* _ФРАГМЕНТ ТЕКСТА_:
⁂
Но самих народников мучил вопрос: что они сделали, что успели сделать. Они писали и старались показать: мы начинали это движение, мы были целым этапом. Как ни парадоксально — это совпадает с ленинской периодизацией о трех этапах революционного движения в России. Они пытались показать, что стремились к преобразованиям, к революции, но их проекты — политические, социальные — не были реализованы. Посмотрим на начало 1870-х гг., например, на чайковцев. Они начинали с книжного дела — причем очень успешного книжного дела. Представьте себе, какое сейчас издательство может похвастаться, что у них по 38 губерниям шло распространение книг, да еще и нелегальным путем!
— С моей точки зрения, это самое успешное их предприятие.
Очень успешное: востребованное.
— С учетом того, какую конкретно литературу они распространяли. Это просвещенчески мощный проект… Мне кажется, тогда ему не было альтернатив с государственной стороны.
⁂
* _РАБОЧЕЕ ЗАДАНИЕ A_:
Согласуются ли с фрагментом текста о народниках утверждения (i) «Чайковцы начинали с книжного дела», (ii) «Политические и социальные проекты народников были реализованы» и (iii) «Книги распространялись легальным путем»? На каждое ответьте «да» или «нет» и дословно процитируйте решающие слова текста.
⁂
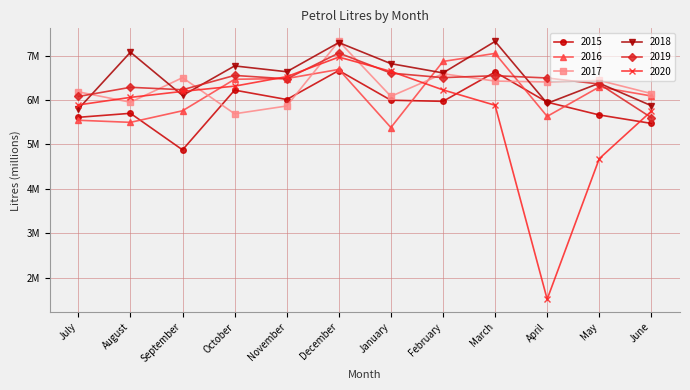

Reading left to right, extract all data points from this chart.

2015: July=5.6	August=5.7	September=4.9	October=6.2	November=6.0	December=6.7	January=6.0	February=6.0	March=6.6	April=6.0	May=5.7	June=5.5
2016: July=5.5	August=5.5	September=5.8	October=6.5	November=6.5	December=6.7	January=5.4	February=6.9	March=7.1	April=5.6	May=6.3	June=6.1
2017: July=6.2	August=6.0	September=6.5	October=5.7	November=5.9	December=7.3	January=6.1	February=6.6	March=6.4	April=6.4	May=6.4	June=6.1
2018: July=5.8	August=7.1	September=6.1	October=6.8	November=6.6	December=7.3	January=6.8	February=6.6	March=7.3	April=5.9	May=6.4	June=5.9
2019: July=6.1	August=6.3	September=6.2	October=6.6	November=6.5	December=7.1	January=6.6	February=6.5	March=6.5	April=6.5	May=6.4	June=5.6
2020: July=5.9	August=6.1	September=6.2	October=6.3	November=6.5	December=7.0	January=6.6	February=6.2	March=5.9	April=1.5	May=4.7	June=5.7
⁂
* _РАБОЧЕЕ ЗАДАНИЕ B_:
Оформите все строки блока 1 в виде таблицы Markdown с колонками «Номер» и «Строка»: в первой колонке порядковый номер, во второй сама строка. Пустые строки пропустите, картинки в таблицу не включайте.

* _ПОЛЕ ОТВЕТА A_:
(i) Да: «Они начинали с книжного дела — причем очень успешного книжного дела».
(ii) Нет: «но их проекты — политические, социальные — не были реализованы».
(iii) Нет: «да еще и нелегальным путем!»

* _ПОЛЕ ОТВЕТА B_:
| Номер | Строка |
|---|---|
| 1 | Reading left to right, extract all data points from this chart. |
| 2 | 2015: July=5.6	August=5.7	September=4.9	October=6.2	November=6.0	December=6.7	January=6.0	February=6.0	March=6.6	April=6.0	May=5.7	June=5.5 |
| 3 | 2016: July=5.5	August=5.5	September=5.8	October=6.5	November=6.5	December=6.7	January=5.4	February=6.9	March=7.1	April=5.6	May=6.3	June=6.1 |
| 4 | 2017: July=6.2	August=6.0	September=6.5	October=5.7	November=5.9	December=7.3	January=6.1	February=6.6	March=6.4	April=6.4	May=6.4	June=6.1 |
| 5 | 2018: July=5.8	August=7.1	September=6.1	October=6.8	November=6.6	December=7.3	January=6.8	February=6.6	March=7.3	April=5.9	May=6.4	June=5.9 |
| 6 | 2019: July=6.1	August=6.3	September=6.2	October=6.6	November=6.5	December=7.1	January=6.6	February=6.5	March=6.5	April=6.5	May=6.4	June=5.6 |
| 7 | 2020: July=5.9	August=6.1	September=6.2	October=6.3	November=6.5	December=7.0	January=6.6	February=6.2	March=5.9	April=1.5	May=4.7	June=5.7 |